# EXERCISE DATA
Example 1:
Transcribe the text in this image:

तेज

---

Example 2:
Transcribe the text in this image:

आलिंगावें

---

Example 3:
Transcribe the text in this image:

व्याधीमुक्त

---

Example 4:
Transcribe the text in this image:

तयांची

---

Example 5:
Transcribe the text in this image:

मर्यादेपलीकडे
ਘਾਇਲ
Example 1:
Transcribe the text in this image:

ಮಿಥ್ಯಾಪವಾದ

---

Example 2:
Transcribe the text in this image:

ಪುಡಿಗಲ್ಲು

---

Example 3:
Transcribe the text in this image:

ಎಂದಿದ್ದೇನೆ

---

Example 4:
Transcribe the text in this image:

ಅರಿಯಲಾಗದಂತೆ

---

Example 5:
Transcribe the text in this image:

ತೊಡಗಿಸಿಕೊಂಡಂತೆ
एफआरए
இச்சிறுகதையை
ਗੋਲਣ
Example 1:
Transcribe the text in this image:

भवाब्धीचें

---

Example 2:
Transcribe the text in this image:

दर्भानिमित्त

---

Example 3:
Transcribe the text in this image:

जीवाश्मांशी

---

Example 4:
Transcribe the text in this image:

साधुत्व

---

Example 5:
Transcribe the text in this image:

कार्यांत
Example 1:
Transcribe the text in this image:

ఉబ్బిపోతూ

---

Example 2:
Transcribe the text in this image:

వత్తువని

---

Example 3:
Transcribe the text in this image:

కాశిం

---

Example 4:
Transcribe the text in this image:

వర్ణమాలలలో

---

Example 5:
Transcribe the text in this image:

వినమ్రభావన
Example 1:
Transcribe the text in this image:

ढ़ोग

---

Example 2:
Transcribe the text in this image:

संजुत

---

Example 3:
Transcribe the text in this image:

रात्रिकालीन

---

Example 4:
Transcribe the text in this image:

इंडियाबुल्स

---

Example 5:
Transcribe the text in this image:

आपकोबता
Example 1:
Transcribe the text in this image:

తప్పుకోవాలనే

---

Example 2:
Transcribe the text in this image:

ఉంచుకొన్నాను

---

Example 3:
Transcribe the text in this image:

# INSTRUCTIONS FOR THE TASK
Retype all of the lines above in their original order, matching each one character for character.

# SOLUTION
Example 1:
Transcribe the text in this image:

तेज

---

Example 2:
Transcribe the text in this image:

आलिंगावें

---

Example 3:
Transcribe the text in this image:

व्याधीमुक्त

---

Example 4:
Transcribe the text in this image:

तयांची

---

Example 5:
Transcribe the text in this image:

मर्यादेपलीकडे
ਘਾਇਲ
Example 1:
Transcribe the text in this image:

ಮಿಥ್ಯಾಪವಾದ

---

Example 2:
Transcribe the text in this image:

ಪುಡಿಗಲ್ಲು

---

Example 3:
Transcribe the text in this image:

ಎಂದಿದ್ದೇನೆ

---

Example 4:
Transcribe the text in this image:

ಅರಿಯಲಾಗದಂತೆ

---

Example 5:
Transcribe the text in this image:

ತೊಡಗಿಸಿಕೊಂಡಂತೆ
एफआरए
இச்சிறுகதையை
ਗੋਲਣ
Example 1:
Transcribe the text in this image:

भवाब्धीचें

---

Example 2:
Transcribe the text in this image:

दर्भानिमित्त

---

Example 3:
Transcribe the text in this image:

जीवाश्मांशी

---

Example 4:
Transcribe the text in this image:

साधुत्व

---

Example 5:
Transcribe the text in this image:

कार्यांत
Example 1:
Transcribe the text in this image:

ఉబ్బిపోతూ

---

Example 2:
Transcribe the text in this image:

వత్తువని

---

Example 3:
Transcribe the text in this image:

కాశిం

---

Example 4:
Transcribe the text in this image:

వర్ణమాలలలో

---

Example 5:
Transcribe the text in this image:

వినమ్రభావన
Example 1:
Transcribe the text in this image:

ढ़ोग

---

Example 2:
Transcribe the text in this image:

संजुत

---

Example 3:
Transcribe the text in this image:

रात्रिकालीन

---

Example 4:
Transcribe the text in this image:

इंडियाबुल्स

---

Example 5:
Transcribe the text in this image:

आपकोबता
Example 1:
Transcribe the text in this image:

తప్పుకోవాలనే

---

Example 2:
Transcribe the text in this image:

ఉంచుకొన్నాను

---

Example 3:
Transcribe the text in this image:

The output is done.